Records Revisited – Grace Jones – Nightclubbing, 1981

Nightlife for androids: On »Nightclubbing«, along with one of the world’s leading rhythm sections, Grace Jones made sure that reggae and new wave would develop a new life of its own in 80’s pop.

As a child, chances were that the woman on the cover would scare you a little. An exact angular crew cut, a metallic lustre on the skin, a padded jacket, and then this look over the cigarette in her mouth which seems to be saying: stay away from me. Not exactly a kind invitation, more like »Enter at your own risk«. Something that can be fascinating in its own right. Especially for people with a soft spot for science fiction: on »Nightclubbing«, Grace Jones looks a bit like an android.
Her voice, too, triggers similar responses. Her intonation is rather harsh than soft, no matter if she is speaking or singing. ‘Feeling like woman / Looking like a man’, she proclaims in the opening song ‘Walking in the Rain’. However, one may ask whether the inverse might not hold true for Grace Jones just the same.

»Nightclubbing«, released in 1981, was the singer’s fifth album. It saw her continuing the fusion of new wave, funk, and reggae she had begun on ‘Warm Leatherette’ the year before. Again she would trust the bass player Robbie Shakespeare and the drummer Sly Dunbar with the foundation work, the duo having a reputation for being the best rhythm section in reggae.

Since 1977, Sly and Robbie had been affiliated with the Compass Point All Stars, the session band put together by Chris Blackwell, the founder of Island Records, for his Compass Point Studio in Nassau, Bahamas. The sound this ensemble produced for Grace Jones, when listened to today, may come across as fairly ‘normal’. Back then, it did not.

The Jamaican-born Grace Jones had initially started making disco before moving on to integrate reggae into her music. She was not the first one in this. New wave band such as Bauhaus had already shown an interest in dub, and reggae had found its way into pop music via punk bands like The Clash or The Police.
However, Grace Jones did things in a slightly different way. In line with her self-staging, the music is produced in a cool, distant manner, including the elegant, technically flawless groove. Dancing to it is still very well possible, even if one risks slipping off the music’s surface.

The fact that »Nightclubbing« still sounds spirited today is, however, perhaps less thanks to Grace Jones’ performative pioneering work for the gender discourse, but rather because of the shifts in pop making themselves felt on the album.
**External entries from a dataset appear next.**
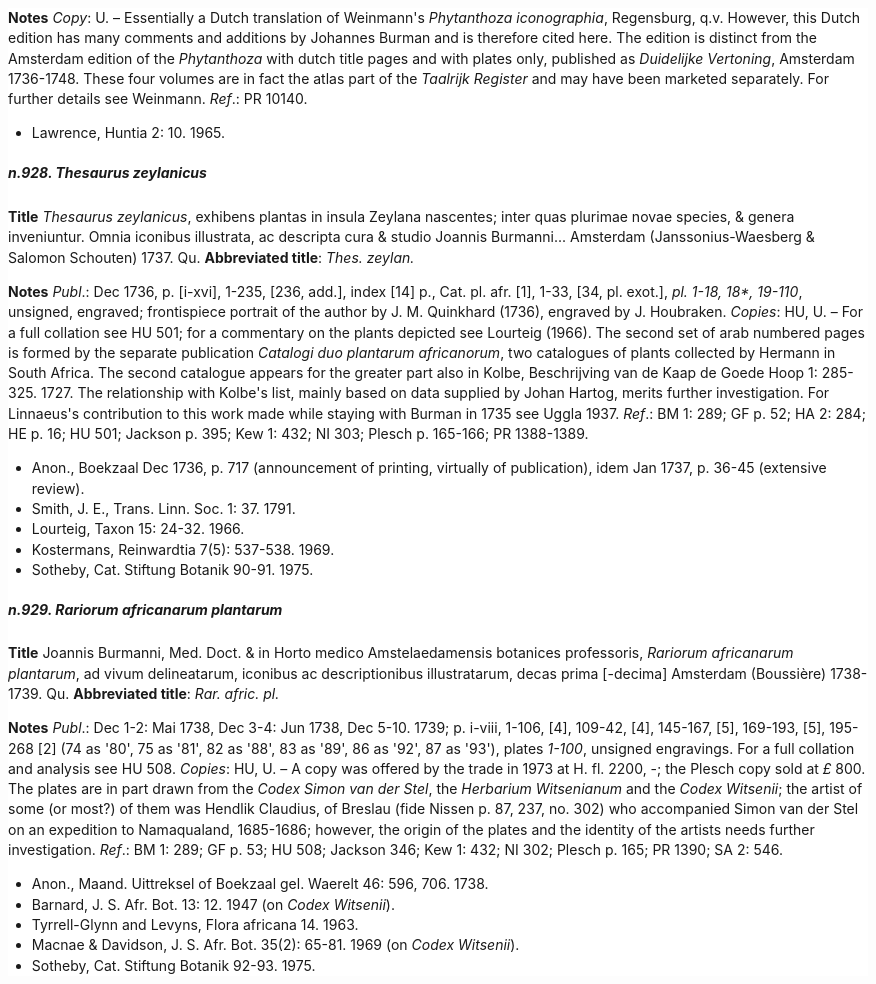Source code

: **Notes**
*Copy*: U. – Essentially a Dutch translation of Weinmann's *Phytanthoza iconographia*, Regensburg, q.v. However, this Dutch edition has many comments and additions by Johannes Burman and is therefore cited here. The edition is distinct from the Amsterdam edition of the *Phytanthoza* with dutch title pages and with plates only, published as *Duidelijke Vertoning*, Amsterdam 1736-1748. These four volumes are in fact the atlas part of the *Taalrijk Register* and may have been marketed separately. For further details see Weinmann.
*Ref*.: PR 10140.
- Lawrence, Huntia 2: 10. 1965.

##### n.928. Thesaurus zeylanicus

**Title**
*Thesaurus zeylanicus*, exhibens plantas in insula Zeylana nascentes; inter quas plurimae novae species, & genera inveniuntur. Omnia iconibus illustrata, ac descripta cura & studio Joannis Burmanni... Amsterdam (Janssonius-Waesberg & Salomon Schouten) 1737. Qu.
**Abbreviated title**: *Thes. zeylan.*

**Notes**
*Publ*.: Dec 1736, p. \[i-xvi\], 1-235, \[236, add.\], index \[14\] p., Cat. pl. afr. \[1\], 1-33, \[34, pl. exot.\], *pl. 1-18, 18\*, 19-110*, unsigned, engraved; frontispiece portrait of the author by J. M. Quinkhard (1736), engraved by J. Houbraken. *Copies*: HU, U. – For a full collation see HU 501; for a commentary on the plants depicted see Lourteig (1966). The second set of arab numbered pages is formed by the separate publication *Catalogi duo plantarum africanorum*, two catalogues of plants collected by Hermann in South Africa. The second catalogue appears for the greater part also in Kolbe, Beschrijving van de Kaap de Goede Hoop 1: 285-325. 1727. The relationship with Kolbe's list, mainly based on data supplied by Johan Hartog, merits further investigation.
For Linnaeus's contribution to this work made while staying with Burman in 1735 see Uggla 1937.
*Ref*.: BM 1: 289; GF p. 52; HA 2: 284; HE p. 16; HU 501; Jackson p. 395; Kew 1: 432; NI 303; Plesch p. 165-166; PR 1388-1389.
- Anon., Boekzaal Dec 1736, p. 717 (announcement of printing, virtually of publication), idem Jan 1737, p. 36-45 (extensive review).
- Smith, J. E., Trans. Linn. Soc. 1: 37. 1791.
- Lourteig, Taxon 15: 24-32. 1966.
- Kostermans, Reinwardtia 7(5): 537-538. 1969.
- Sotheby, Cat. Stiftung Botanik 90-91. 1975.

##### n.929. Rariorum africanarum plantarum

**Title**
Joannis Burmanni, Med. Doct. & in Horto medico Amstelaedamensis botanices professoris, *Rariorum africanarum plantarum*, ad vivum delineatarum, iconibus ac descriptionibus illustratarum, decas prima \[-decima\] Amsterdam (Boussière) 1738-1739. Qu.
**Abbreviated title**: *Rar. afric. pl.*

**Notes**
*Publ*.: Dec 1-2: Mai 1738, Dec 3-4: Jun 1738, Dec 5-10. 1739; p. i-viii, 1-106, \[4\], 109-42, \[4\], 145-167, \[5\], 169-193, \[5\], 195-268 \[2\] (74 as '80', 75 as '81', 82 as '88', 83 as '89', 86 as '92', 87 as '93'), plates *1-100*, unsigned engravings. For a full collation and analysis see HU 508. *Copies*: HU, U. – A copy was offered by the trade in 1973 at H. fl. 2200, -; the Plesch copy sold at *£* 800.
The plates are in part drawn from the *Codex Simon van der Stel*, the *Herbarium Witsenianum* and the *Codex Witsenii*; the artist of some (or most?) of them was Hendlik Claudius, of Breslau (fide Nissen p. 87, 237, no. 302) who accompanied Simon van der Stel on an expedition to Namaqualand, 1685-1686; however, the origin of the plates and the identity of the artists needs further investigation.
*Ref*.: BM 1: 289; GF p. 53; HU 508; Jackson 346; Kew 1: 432; NI 302; Plesch p. 165; PR 1390; SA 2: 546.
- Anon., Maand. Uittreksel of Boekzaal gel. Waerelt 46: 596, 706. 1738.
- Barnard, J. S. Afr. Bot. 13: 12. 1947 (on *Codex Witsenii*).
- Tyrrell-Glynn and Levyns, Flora africana 14. 1963.
- Macnae & Davidson, J. S. Afr. Bot. 35(2): 65-81. 1969 (on *Codex Witsenii*).
- Sotheby, Cat. Stiftung Botanik 92-93. 1975.
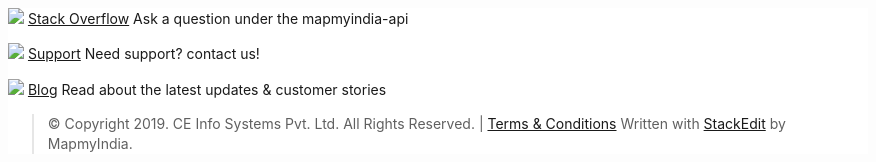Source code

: ![](https://www.mapmyindia.com/api/img/icons/stack-overflow.png)
[Stack Overflow](https://stackoverflow.com/questions/tagged/mapmyindia-api)
Ask a question under the mapmyindia-api

![](https://www.mapmyindia.com/api/img/icons/support.png)
[Support](https://www.mapmyindia.com/api/index.php#f_cont)
Need support? contact us!

![](https://www.mapmyindia.com/api/img/icons/blog.png)
[Blog](http://www.mapmyindia.com/blog/)
Read about the latest updates & customer stories


> © Copyright 2019. CE Info Systems Pvt. Ltd. All Rights Reserved. | [Terms & Conditions](http://www.mapmyindia.com/api/terms-&-conditions)
>  Written with [StackEdit](https://stackedit.io/) by MapmyIndia.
Take, for instance, Jones’s cover version of the Astor Piazzolla classic ‘Libertango’ in which the reggae basis courtesy of Sly and Robbie is beamed into the future by means of spookily whirring synthesizers. The accordion providing for a more intimate tango mood later on, the Piazzolla reference aside, serves as a reminder that one was determined to do pop, after all.

And quite successfully so. »Nightclubbing« proved a breakthrough for Grace Jones and became her best-selling album to this day. Ironically, the lead single »Demolition Man« written by Sting flopped at first. Perhaps back then, its reduced new wave style was too abrasive for the taste of the masses. By contrast, the indestructible electrified boogie funk of »Pull Up to the Bumper« fared considerably better. Also, the lines »Pull up to my bumper baby / In your long black limousine / Pull up to my bumper baby / Drive it in between’ which caused a bit of a scandal at that time offer one of the loveliest examples of classy indecent lyrics in pop, last but not least due to the decidedly upfront play on a rather barmy image.

All in all, the carefree handling of explicit subject matter, which did not require the invention of a ‘Parental Advisory’ sticker then, fits perfectly well with the attitude of Grace Jones according to which she is not a feminist. Instead, she is a self-confident woman, ready to present herself as an object if needed, but always remaining a subject at the same time. Including the free dealing with gender roles.

The fact that »Nightclubbing« still sounds spirited today is, however, perhaps less thanks to Grace Jones’ performative pioneering work for the gender discourse, but rather because of the shifts in pop making themselves felt on the album. If the song structures might have seemed slightly repetitive to more conservative listeners at that time, today their nuanced richness of detail comes into its own so much the better. Also, the way in which Grace effortlessly merged genres that until then had mostly been traded separately, should prove equally forward-looking and enduring. And is there any other artist in pop music it would be more fun to be scared of?